Metaferia’s creation of her personal artifacts in response to collectors and establishments destroying, stealing, and/or entombing such historical past combines successfully along with her use of efficiency objects and reproductions of historic ephemera to spotlight a lineage of Black feminine activism that not often made it into mainstream media. Her time spent in native archives may be seen in reproductions of flyers from the Seventies and ‘80s, which contain announcements for events ranging from a meeting on reproductive rights to the 1976 iteration of Miss Black American New Jersey. The assemblages, entitled “Amulets” appended with the numbers 1–4 (2025), are arranged to evoke the domestic space of a woman’s dressing desk, suggesting that gadgets generally related to a trivial femininity, such because the lipstick and the wonder pageant flyer, are comparable in worth to these with loftier associations, such because the high-quality artwork object.

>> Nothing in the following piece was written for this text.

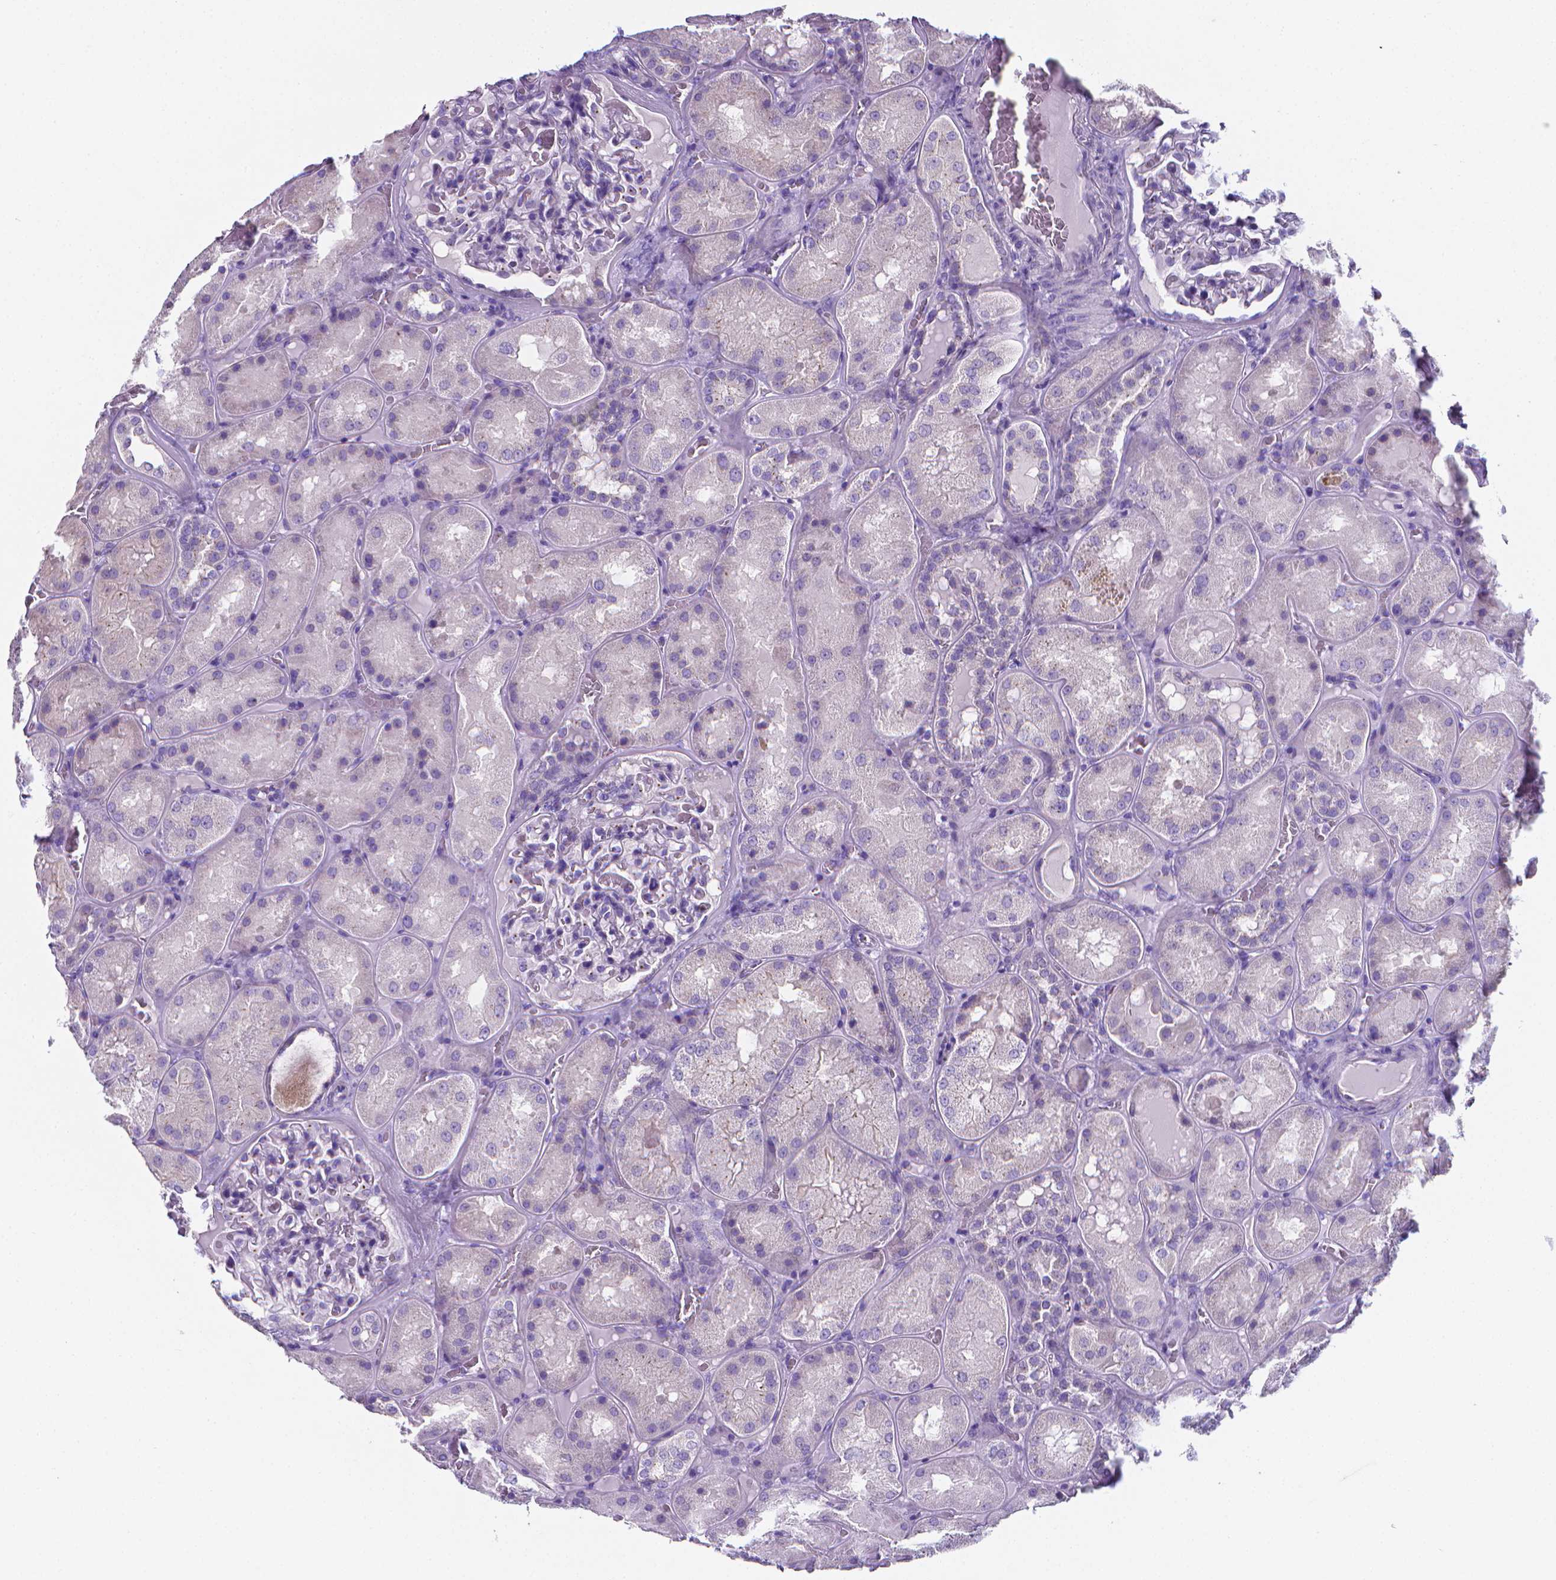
{"staining": {"intensity": "negative", "quantity": "none", "location": "none"}, "tissue": "kidney", "cell_type": "Cells in glomeruli", "image_type": "normal", "snomed": [{"axis": "morphology", "description": "Normal tissue, NOS"}, {"axis": "topography", "description": "Kidney"}], "caption": "Immunohistochemistry histopathology image of normal human kidney stained for a protein (brown), which exhibits no expression in cells in glomeruli.", "gene": "LRRC73", "patient": {"sex": "male", "age": 73}}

Whereas Metaferia’s work is doubtlessly scholarly — the present additionally features a library of volumes on activism and Ethiopian arts and tradition — this exhibition is excessive on visible pleasure and low on didacticism. Collectively, her items present a robust argument for the best way smaller gestures, reminiscent of adornment and acts of care, may help to pave the trail to a revolutionary future.

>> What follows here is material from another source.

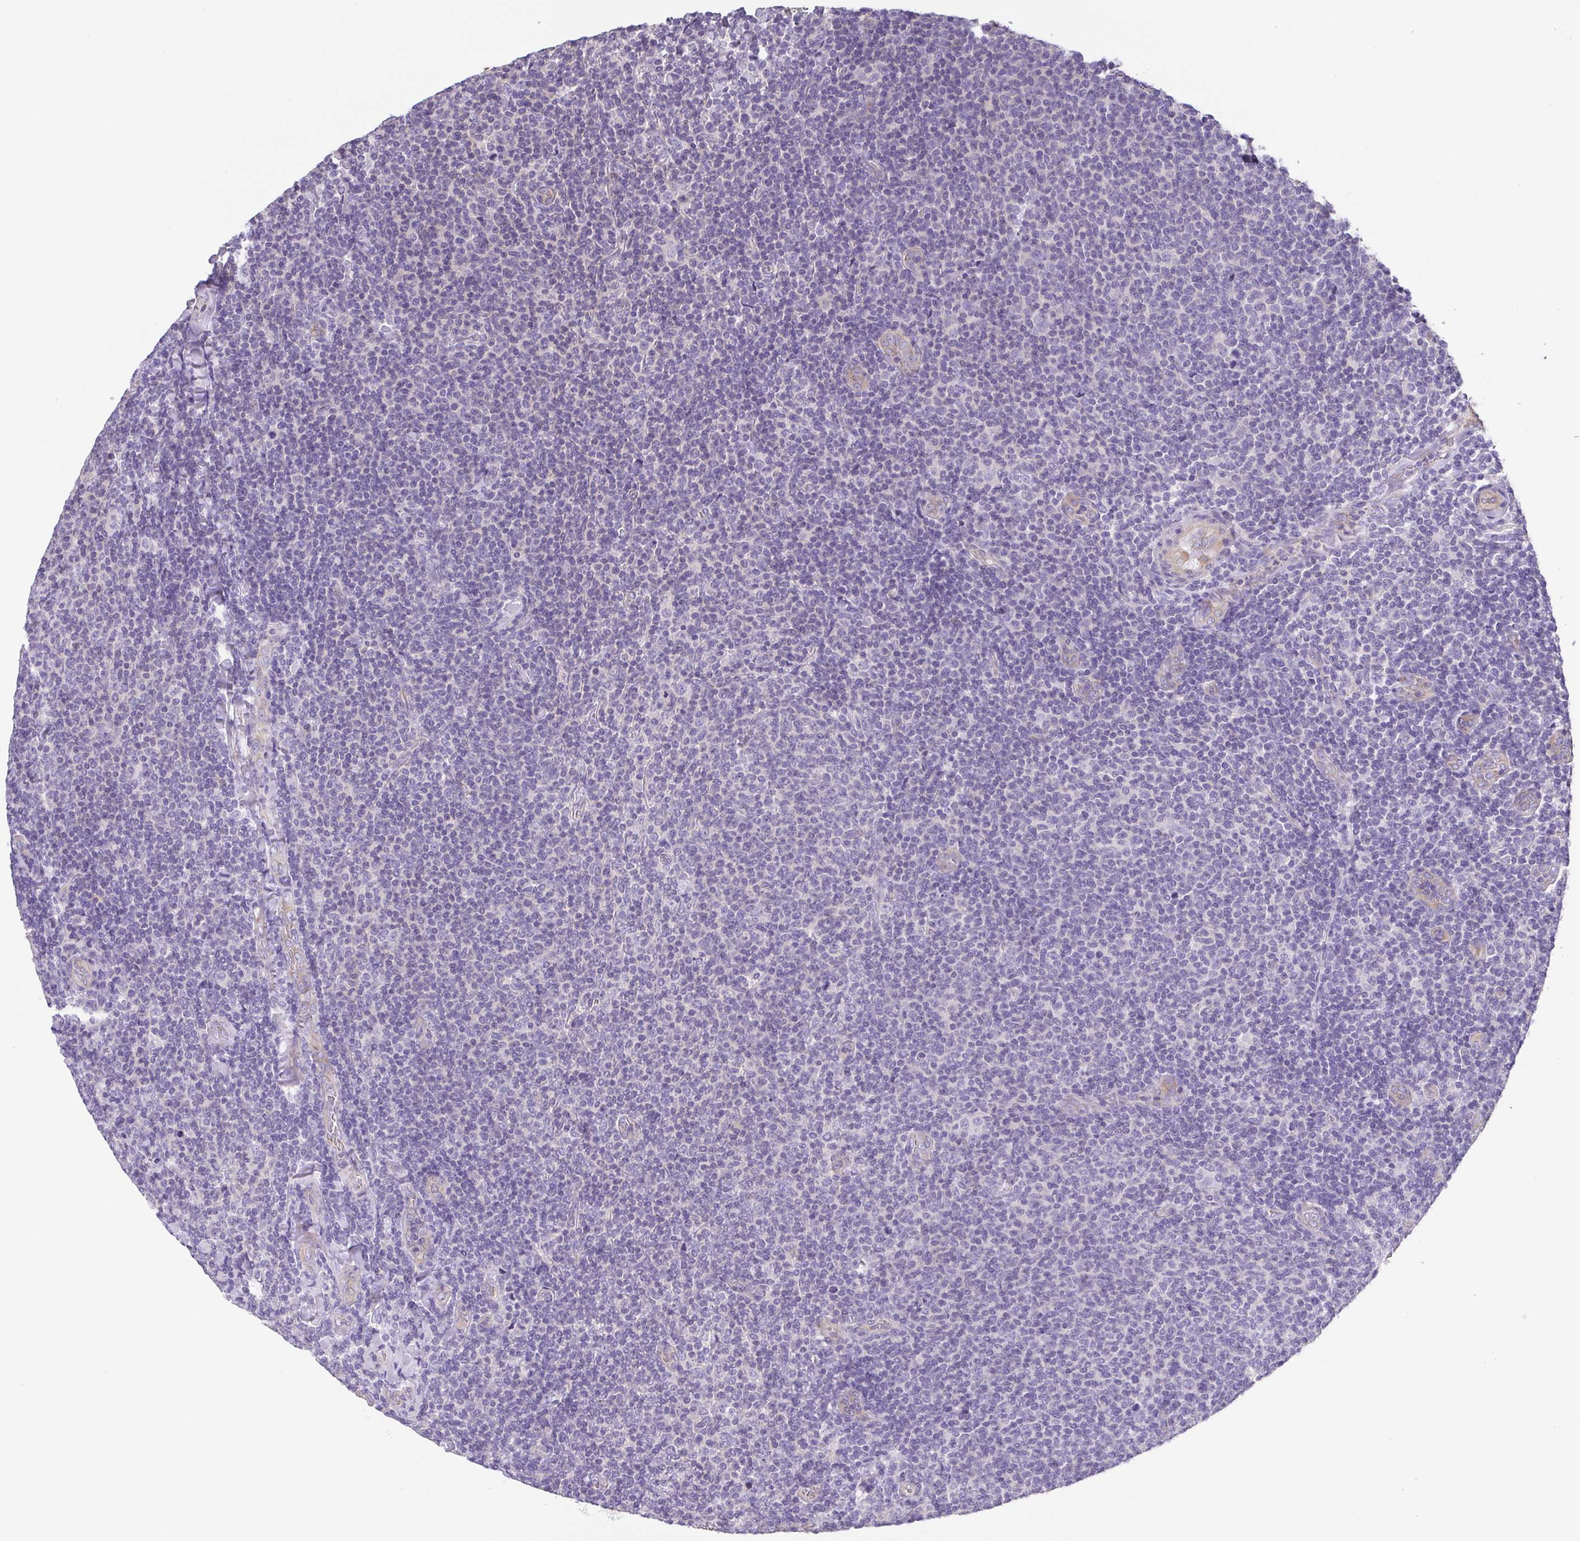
{"staining": {"intensity": "negative", "quantity": "none", "location": "none"}, "tissue": "lymphoma", "cell_type": "Tumor cells", "image_type": "cancer", "snomed": [{"axis": "morphology", "description": "Malignant lymphoma, non-Hodgkin's type, Low grade"}, {"axis": "topography", "description": "Lymph node"}], "caption": "DAB immunohistochemical staining of human lymphoma displays no significant expression in tumor cells.", "gene": "MYL6", "patient": {"sex": "male", "age": 52}}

Helina Metaferia, “Amulets 2” (2025), assembled brass sculptures, discovered objects, and paperwork
Element view of Helina Metaferia, “The Willing (Compilation of Series)” (2022–25), 5-channel video set up
Helina Metaferia, “The Meeting: (in)Justice in Nashville” (2025), hand-cut and assembled blended media collage
Helina Metaferia, “Amulets 3” (2025), assembled brass sculptures, discovered objects, and paperwork
Helina Metaferia, “Amulets 1” (2025), assembled brass sculptures, discovered objects, and paperwork
Set up view of Helina Metaferia: When Civilizations Heal (photograph courtesy Challenge for Empty House)
Helina Metaferia: When Civilizations Heal continues at Challenge for Empty House (800 Broad Road, Newark, New Jersey) by August 17. The exhibition was curated by Jasmine Wahi.